They keep cases from left-hand data frame, so pay attention to which you put first.
semi_join()- returns all rows from left-hand data frame (x) where there are matching values in right-hand data frame (y). An inner join will return one row of x for each matching row of y, semi join will never duplicate rows of x.
anti_join()- returns all rows from x where there are not matching values from y. Keeps columns only from x.
This uses semi-join to show airports to show just destination airports.

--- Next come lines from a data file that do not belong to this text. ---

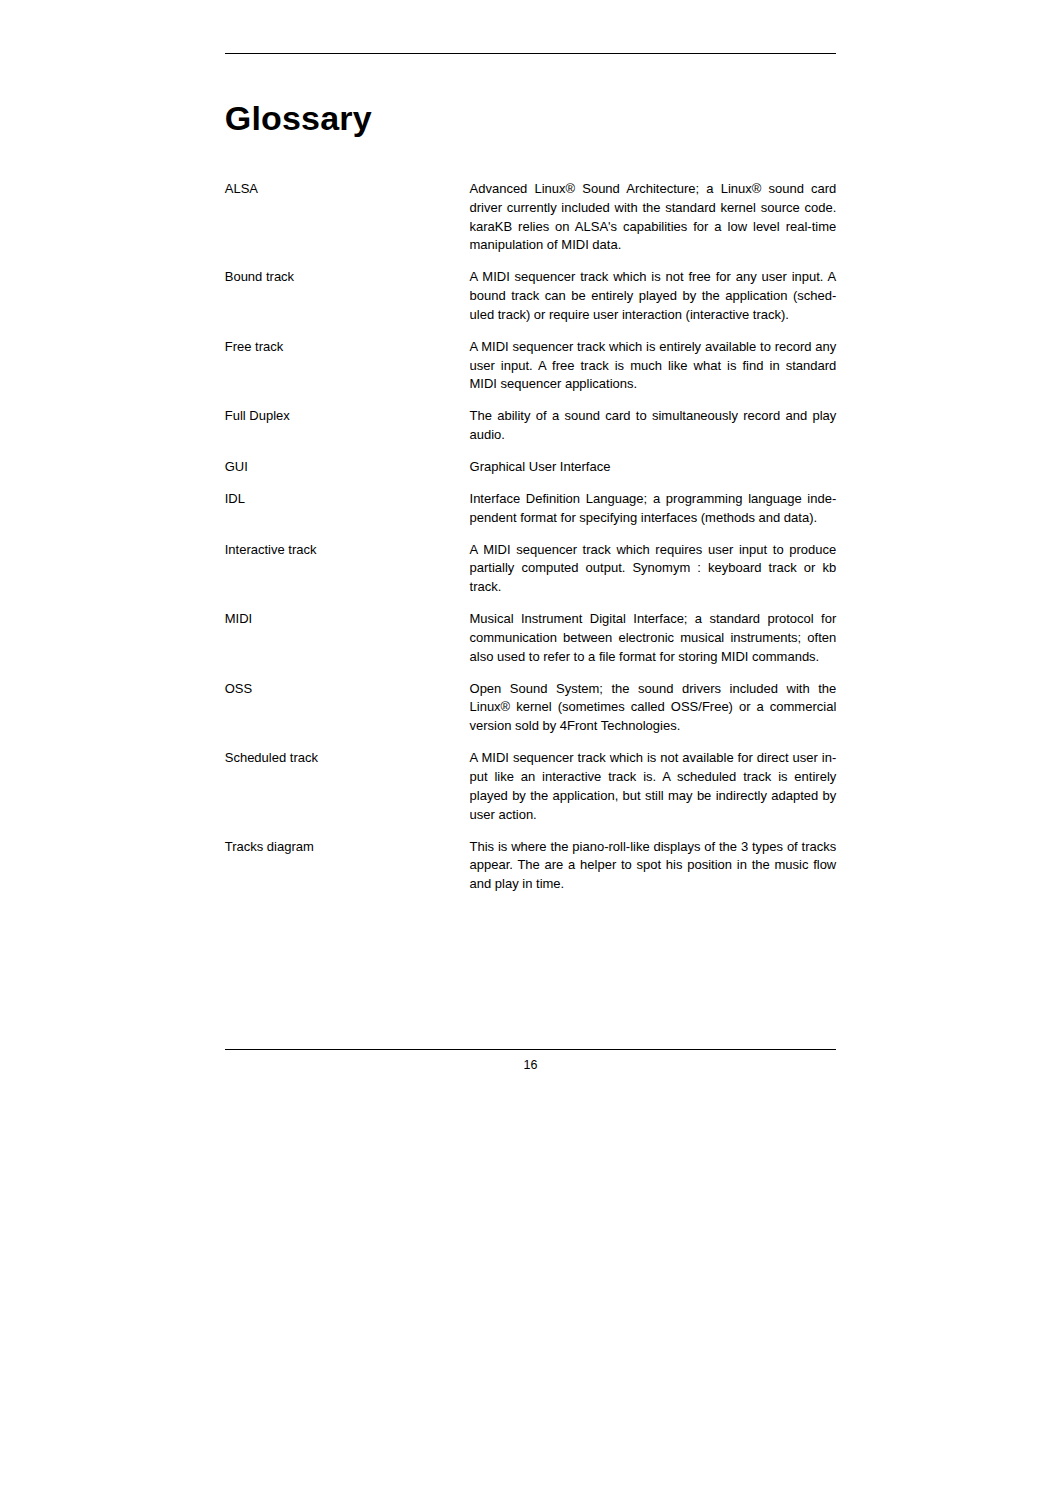Glossary
ALSA
Advanced Linux® Sound Architecture; a Linux® sound card driver currently included with the standard kernel source code. karaKB relies on ALSA's capabilities for a low level real-time manipulation of MIDI data.
Bound track
A MIDI sequencer track which is not free for any user input. A bound track can be entirely played by the application (scheduled track) or require user interaction (interactive track).
Free track
A MIDI sequencer track which is entirely available to record any user input. A free track is much like what is find in standard MIDI sequencer applications.
Full Duplex
The ability of a sound card to simultaneously record and play audio.
GUI
Graphical User Interface
IDL
Interface Definition Language; a programming language independent format for specifying interfaces (methods and data).
Interactive track
A MIDI sequencer track which requires user input to produce partially computed output. Synomym : keyboard track or kb track.
MIDI
Musical Instrument Digital Interface; a standard protocol for communication between electronic musical instruments; often also used to refer to a file format for storing MIDI commands.
OSS
Open Sound System; the sound drivers included with the Linux® kernel (sometimes called OSS/Free) or a commercial version sold by 4Front Technologies.
Scheduled track
A MIDI sequencer track which is not available for direct user input like an interactive track is. A scheduled track is entirely played by the application, but still may be indirectly adapted by user action.
Tracks diagram
This is where the piano-roll-like displays of the 3 types of tracks appear. The are a helper to spot his position in the music flow and play in time.
16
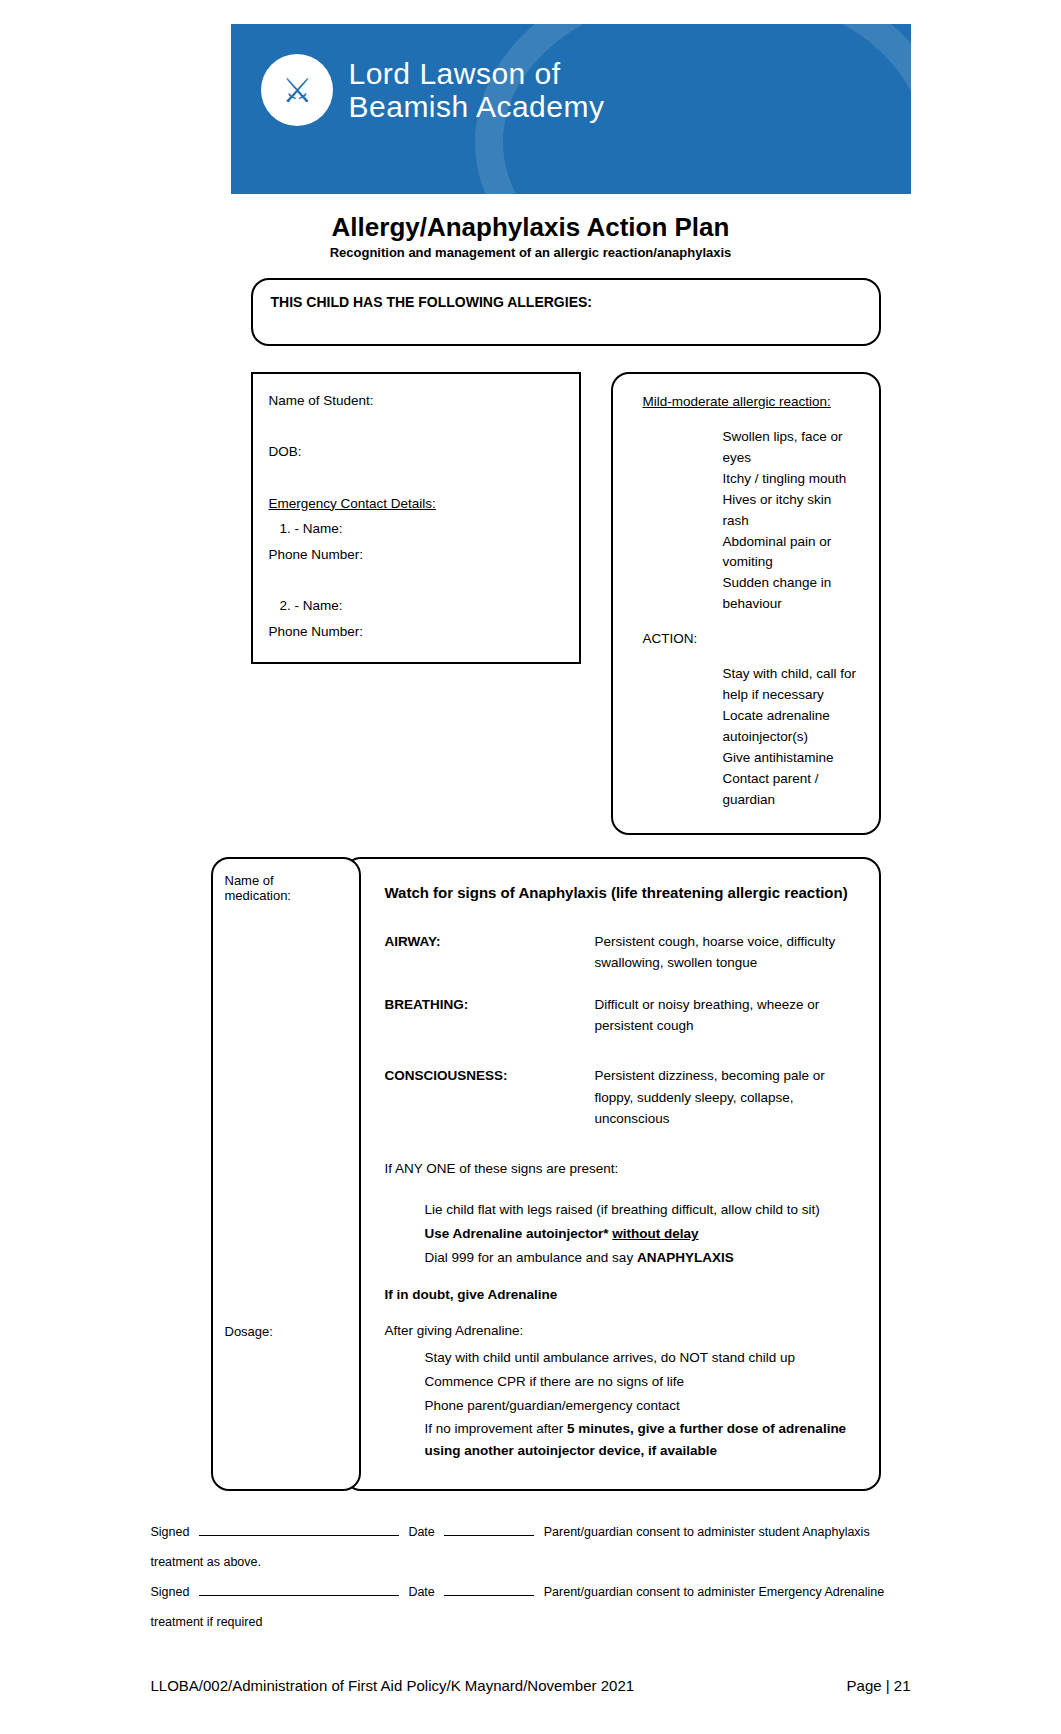⚔
Lord Lawson of
Beamish Academy
Allergy/Anaphylaxis Action Plan
Recognition and management of an allergic reaction/anaphylaxis
THIS CHILD HAS THE FOLLOWING ALLERGIES:
Name of Student:
DOB:
Emergency Contact Details:
- Name:
Phone Number:
- Name:
Phone Number:
Mild-moderate allergic reaction:
Swollen lips, face or eyes
Itchy / tingling mouth
Hives or itchy skin rash
Abdominal pain or vomiting
Sudden change in behaviour
ACTION:
Stay with child, call for help if necessary
Locate adrenaline autoinjector(s)
Give antihistamine
Contact parent / guardian
Name of
medication:
Dosage:
Watch for signs of Anaphylaxis (life threatening allergic reaction)
AIRWAY:
Persistent cough, hoarse voice, difficulty swallowing, swollen tongue
BREATHING:
Difficult or noisy breathing, wheeze or persistent cough
CONSCIOUSNESS:
Persistent dizziness, becoming pale or floppy, suddenly sleepy, collapse, unconscious
If ANY ONE of these signs are present:
Lie child flat with legs raised (if breathing difficult, allow child to sit)
Use Adrenaline autoinjector* without delay
Dial 999 for an ambulance and say ANAPHYLAXIS
If in doubt, give Adrenaline
After giving Adrenaline:
Stay with child until ambulance arrives, do NOT stand child up
Commence CPR if there are no signs of life
Phone parent/guardian/emergency contact
If no improvement after 5 minutes, give a further dose of adrenaline using another autoinjector device, if available
Signed Date Parent/guardian consent to administer student Anaphylaxis treatment as above.
Signed Date Parent/guardian consent to administer Emergency Adrenaline treatment if required
LLOBA/002/Administration of First Aid Policy/K Maynard/November 2021
Page | 21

anti_join(planes, flights)
Joining with `by = join_by(tailnum, year)`
# A tibble: 3,230 × 9
tailnum year type manufacturer model engines seats speed engine
<chr> <int> <chr> <chr> <chr> <int> <int> <int> <chr>
1 N10156 2004 Fixed wing multi… EMBRAER EMB-… 2 55 NA Turbo…
2 N102UW 1998 Fixed wing multi… AIRBUS INDU… A320… 2 182 NA Turbo…
3 N103US 1999 Fixed wing multi… AIRBUS INDU… A320… 2 182 NA Turbo…
4 N104UW 1999 Fixed wing multi… AIRBUS INDU… A320… 2 182 NA Turbo…
5 N10575 2002 Fixed wing multi… EMBRAER EMB-… 2 55 NA Turbo…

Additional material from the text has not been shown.